In the back room of Freddy’s Bar in Prospect Heights, under strands of anemic Christmas lights, two dozen members of the American Rock Paper Scissors Association get ready to rumble. They’d traveled from up and down the Eastern Seaboard for the Atlantic Yards Smackdown, the somewhat belated inaugural event of the ten-year-old New York Rock Paper Scissors Society. The atmosphere crackles with the promise of flinty combat in high-rise tapered black jeans. “We Will Rock You” plays quietly.

Though RPS may seem like just a tween’s game, last year’s world-championship tournament in Toronto was covered by Fox Sports Net. It made the news earlier this spring when a Japanese executive forced Sotheby’s and Christie’s to an RPS one-throw showdown to decide which one would auction off his firm’s $18 million art collection. Sotheby’s, mistakenly believing RPS to be a game of chance, threw paper, while Christie’s, after consulting several schoolchildren, threw scissors. Scissors cut paper, Christie’s won the account—and the game’s legend grew.

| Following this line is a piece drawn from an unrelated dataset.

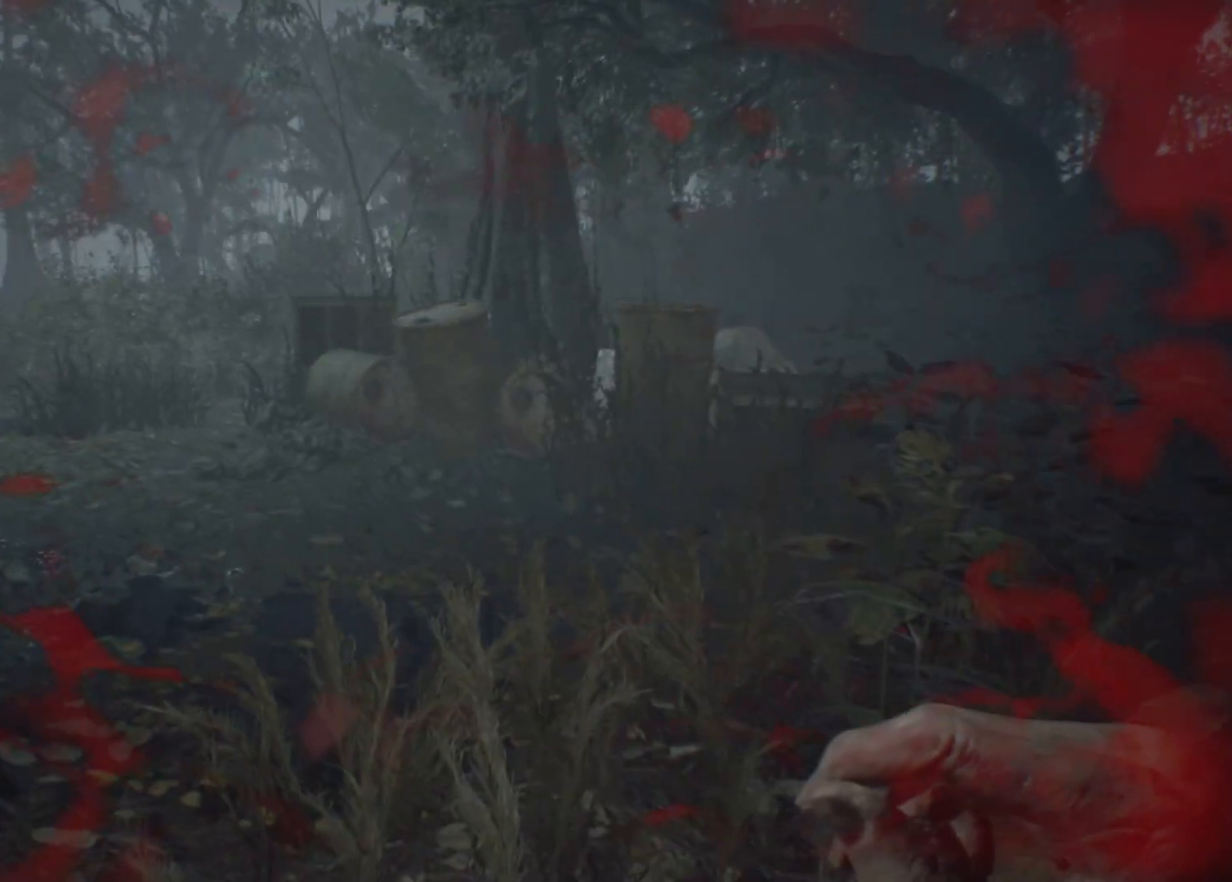
{"buttons": [], "left_stick": "up", "events": [[400, "left_stick", "up"]]}
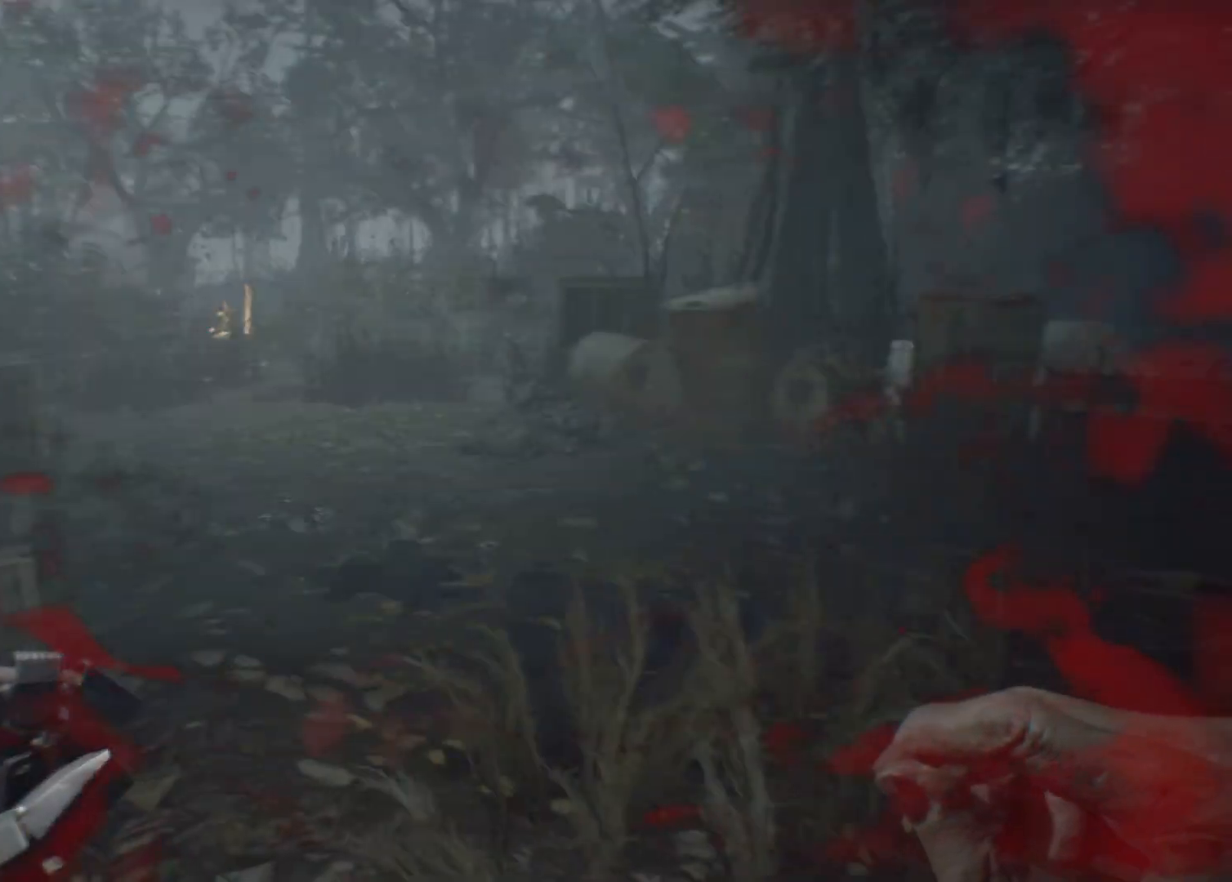
{"buttons": [], "left_stick": "up", "events": []}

RPS is, as it turns out, a game of strategy, not luck. “It’s a psychological battle,” says Ben “Scizorro” Stein, a wiry, intense computer programmer. “It’s all about reading your opponent,” agrees Kenny “Boy Boulder” Bromberg, who’s taken beta-blockers in tournaments to remain inscrutable. But the most effective way to the winner’s circle was codified by Shawn Ring, a.k.a. C. Urbanus. He originated what’s called the Urbanus defense: intentionally lose a round to see how your opponent plays it.

Many, many pints of Brooklyn Lager later, the final round comes down to Jason Simmons, a.k.a. Master Roshambollah, a former U.S. champ, and an unknown called Amanda, who didn’t give her last name. Roshambollah opens with rock, figuring that Amanda knows he knows that she knows he would throw rock (RPS game theory seems to be very dependent on sex roles, and throwing a rock is considered a male move). Amanda, he assumes, will open with scissors, since “women usually open with scissors.” She does. 1-0. In the second throw, Amanda bounces back with the aggressive rock, while Roshambollah, employing the Urbanus defense of purposeful defeat, throws scissors. 1-1. But Amanda is no match for Roshambollah’s head games. In the final throw, she fatally throws scissors, falling victim to her opponent’s crushing rock. Roshambollah makes two rocks with his hands and thrusts them skyward, rejoicing.